In a series of cases the Florida Supreme Court has rejected a number of different attempts to extend the repose time period. See, e.g., Carr v. Broward County, 541 So.2d 92 (Fla. 1989); University of Miami v. Bogorff, 583 So.2d 1000 (Fla. 1991); and, Kush v. Lloyd, 616 So.2d 415 (Fla. 1992). Accordingly, Plaintiffs' contention that the repose time period was extended or tolled by their petition pursuant to Florida Statutes § 766.104 or their service of a "Notice of Intent to Initiate Litigation" as required by Florida Statute § 766.106, cannot be sustained. The Court rejects the applicability of Moore v. Winter Haven Hospital, 579 So.2d 188 *948 (Fla. 2d DCA 1991) to the undisputed facts of this case.

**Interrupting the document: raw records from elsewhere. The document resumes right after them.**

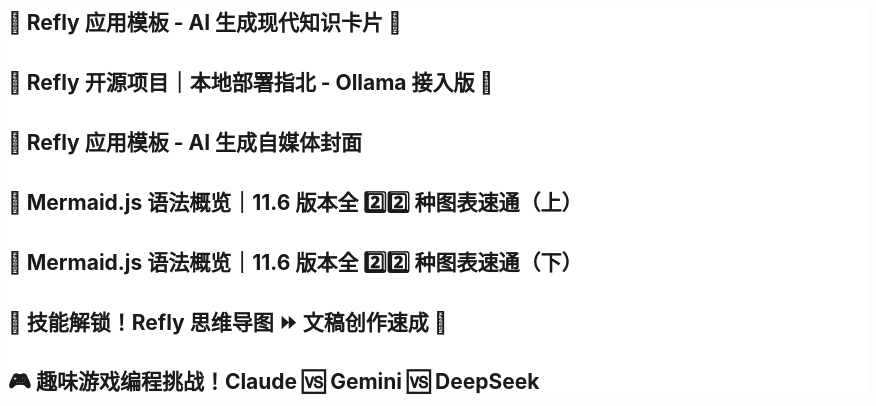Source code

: <div class="video-container" style="margin-top: 12px">
  <iframe src="//player.bilibili.com/player.html?isOutside=true&bvid=BV15yXiYPEnN&p=1&autoplay=0" scrolling="no" border="0" frameborder="no" framespacing="0" allowfullscreen="true"></iframe>
</div>

## 🚂 Refly 应用模板 - AI 生成现代知识卡片 📇

<div class="video-container" style="margin-top: 12px">
  <iframe src="//player.bilibili.com/player.html?isOutside=true&bvid=BV1JUoUY9Em1&p=1&autoplay=0" scrolling="no" border="0" frameborder="no" framespacing="0" allowfullscreen="true"></iframe>
</div>

## 🚂 Refly 开源项目｜本地部署指北 - Ollama 接入版 🦙

<div class="video-container" style="margin-top: 12px">
  <iframe src="//player.bilibili.com/player.html?isOutside=true&bvid=BV13oZzYnEWA&p=1&autoplay=0" scrolling="no" border="0" frameborder="no" framespacing="0" allowfullscreen="true"></iframe>
</div>

## 🚂 Refly 应用模板 - AI 生成自媒体封面

<div class="video-container" style="margin-top: 12px">
  <iframe src="//player.bilibili.com/player.html?isOutside=true&bvid=BV1n3ZsYREGM&p=1&autoplay=0" scrolling="no" border="0" frameborder="no" framespacing="0" allowfullscreen="true"></iframe>
</div>

## 🧜 Mermaid.js 语法概览｜11.6 版本全 2️⃣2️⃣ 种图表速通（上）

<div class="video-container" style="margin-top: 12px">
  <iframe src="//player.bilibili.com/player.html?isOutside=true&bvid=BV1dPfFYjEx5&p=1&autoplay=0" scrolling="no" border="0" frameborder="no" framespacing="0" allowfullscreen="true"></iframe>
</div>

## 🧜 Mermaid.js 语法概览｜11.6 版本全 2️⃣2️⃣ 种图表速通（下）

<div class="video-container" style="margin-top: 12px">
  <iframe src="//player.bilibili.com/player.html?isOutside=true&bvid=BV13mfTYcEJg&p=1&autoplay=0" scrolling="no" border="0" frameborder="no" framespacing="0" allowfullscreen="true"></iframe>
</div>

## 🚂 技能解锁！Refly 思维导图 ⏩ 文稿创作速成 🔮

<div class="video-container" style="margin-top: 12px">
  <iframe src="//player.bilibili.com/player.html?isOutside=true&bvid=BV1ZoRBYSEnw&p=1&autoplay=0" scrolling="no" border="0" frameborder="no" framespacing="0" allowfullscreen="true"></iframe>
</div>

## 🎮 趣味游戏编程挑战！Claude 🆚 Gemini 🆚 DeepSeek

<div class="video-container" style="margin-top: 12px">
  <iframe src="//player.bilibili.com/player.html?isOutside=true&bvid=BV1YcR2YcENC&p=1&autoplay=0" scrolling="no" border="0" frameborder="no" framespacing="0" allowfullscreen="true"></iframe>
</div>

Parham, 704 So.2d at 624-25.

On appeal, the district court first noted that the trial court was bound by the district court's earlier decision in Moore v. Winter Haven Hospital, 579 So.2d 188 (Fla. 2d DCA 1991), wherein it held that the four-year statute of repose was tolled by the service of a notice of intent to initiate medical malpractice litigation because "[t]he `statute of repose' is subsumed in the general term `statute of limitations' of section 95.11(4)." Parham, 704 So.2d at 625. Using that same rationale, the Second District then concluded that "the 90-day extension allowed by section 766.104(2) extends both the statute of limitation and the statute of repose." Id. The district court also commented that "as we explained in Wood [v. Fraser, 677 So.2d 15 (Fla. 2d DCA 1996)], we discern nothing in the holding of Kush which compels us to conclude that it overruled Moore." Id. Accordingly, the Second District reversed and remanded the trial court's order of dismissal. Nevertheless, because of the potential impact of its holding on other medical malpractice claims, the majority opinion certified to this Court the question referred to above as one of great public importance. Parham, 704 So.2d at 625.

Judge Fulmer concurred specially in result only. While agreeing with the majority that the trial court was bound by the district precedent in Moore, Judge Fulmer disagreed with the majority's conclusion that the medical malpractice statute of repose was extended by the relevant provisions in section 766.104 and 766.106. Parham, 704 So.2d at 625 (Fulmer, J., concurring). She articulated three primary objections to the majority's rationale based on her plain-language interpretation of the statutes, the differences between statutes of limitations and repose, and her reading of this Court's caselaw for the proposition that the time periods of each operate in isolation and independent of the other. Id.

LAW AND ANALYSIS

Resolution of this case will be determined by the interplay among sections 95.11(4)(b);[1] 766.104(2);[2] and 766.106(2),[3] Florida Statutes (1989), and the application of our prior caselaw construing various provisions of chapter 766.